On my nostalgic adventure, I decided to actually get Jedi Knight up and running again. I think my PC was perfectly adequate to run the game, according to its own system requirements analyzer:

Analyzer

Though it was incorrect about the "Windows 95" part.

Thankfully, a kind soul rewrote the 16-bit installer (here) so, if you happen to have the Jedi Knight CDs on hand, you can actually install it on a 64-bit Windows (virtual) machine.

Cinematic Screenshot

Ah, nostalgia.

Getting any new level up and running is typically as simple as placing the .gob file in the EPISODES folder. So, of course, I loaded up my old creation. I definitely had a lot of fun as a kid.

Screenshot 1

Completely forgot about the in-game menu system (so you could bypass the rather dry "Story" cutscene I included, among other things).

Screenshot 2

A planetarium. On a star destroyer, for some reason.

Screenshot 3

The aforementioned zoo.

Screenshot 4

Oddly, I also included a kitchen. Complete with an oven you have to crawl into to complete a mission objective.

Screenshot 5

The obligatory "dress up as the enemy to get through a checkpoint" plot point.

Screenshot 6

A sewer at the bottom of a detention center. Even star destroyers have to take care of their waste somehow.

Screenshot 7

Grand Admiral Thrawn himself, wielding a phaser. And fairly deadly at that--I died a dozen times or so before beating him.

Screenshot 8

Barney makes an appearance. And yes, you can obliterate him.

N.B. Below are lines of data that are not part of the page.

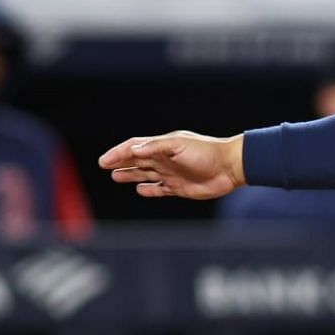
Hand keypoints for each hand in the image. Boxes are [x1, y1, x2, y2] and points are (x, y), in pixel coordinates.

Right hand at [100, 132, 244, 199]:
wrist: (230, 167)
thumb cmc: (207, 152)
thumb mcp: (179, 145)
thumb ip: (156, 147)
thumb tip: (134, 150)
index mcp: (163, 146)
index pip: (135, 148)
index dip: (119, 153)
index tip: (104, 161)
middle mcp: (165, 159)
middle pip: (137, 160)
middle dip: (120, 162)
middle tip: (104, 165)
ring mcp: (171, 173)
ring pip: (145, 174)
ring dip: (130, 174)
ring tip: (116, 176)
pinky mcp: (179, 187)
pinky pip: (160, 189)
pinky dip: (149, 189)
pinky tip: (140, 189)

While my handiwork hasn’t aged well (and neither has JK, for that matter), I’ve placed the entire monstrosity on my github for posterity’s sake: https://github.com/malloc47/return-of-thrawn.

Reflecting back, COG certainly wasn’t the most stretching or important language I learned (by a long-shot), nor was building my level the most disciplined software engineering project I’ve undertaken, but it was one thing: it was enthralling enough to keep a kid hooked on coding and building cool things. Before the era of web apps and mobile apps, or code academies and khan academies, or Scratch and Alice, I feel rather lucky to have stumbled on something that was simultaneously fun and empowering. JK wasn’t just a game. It was an ecosystem. It was an IDE. And it was fun.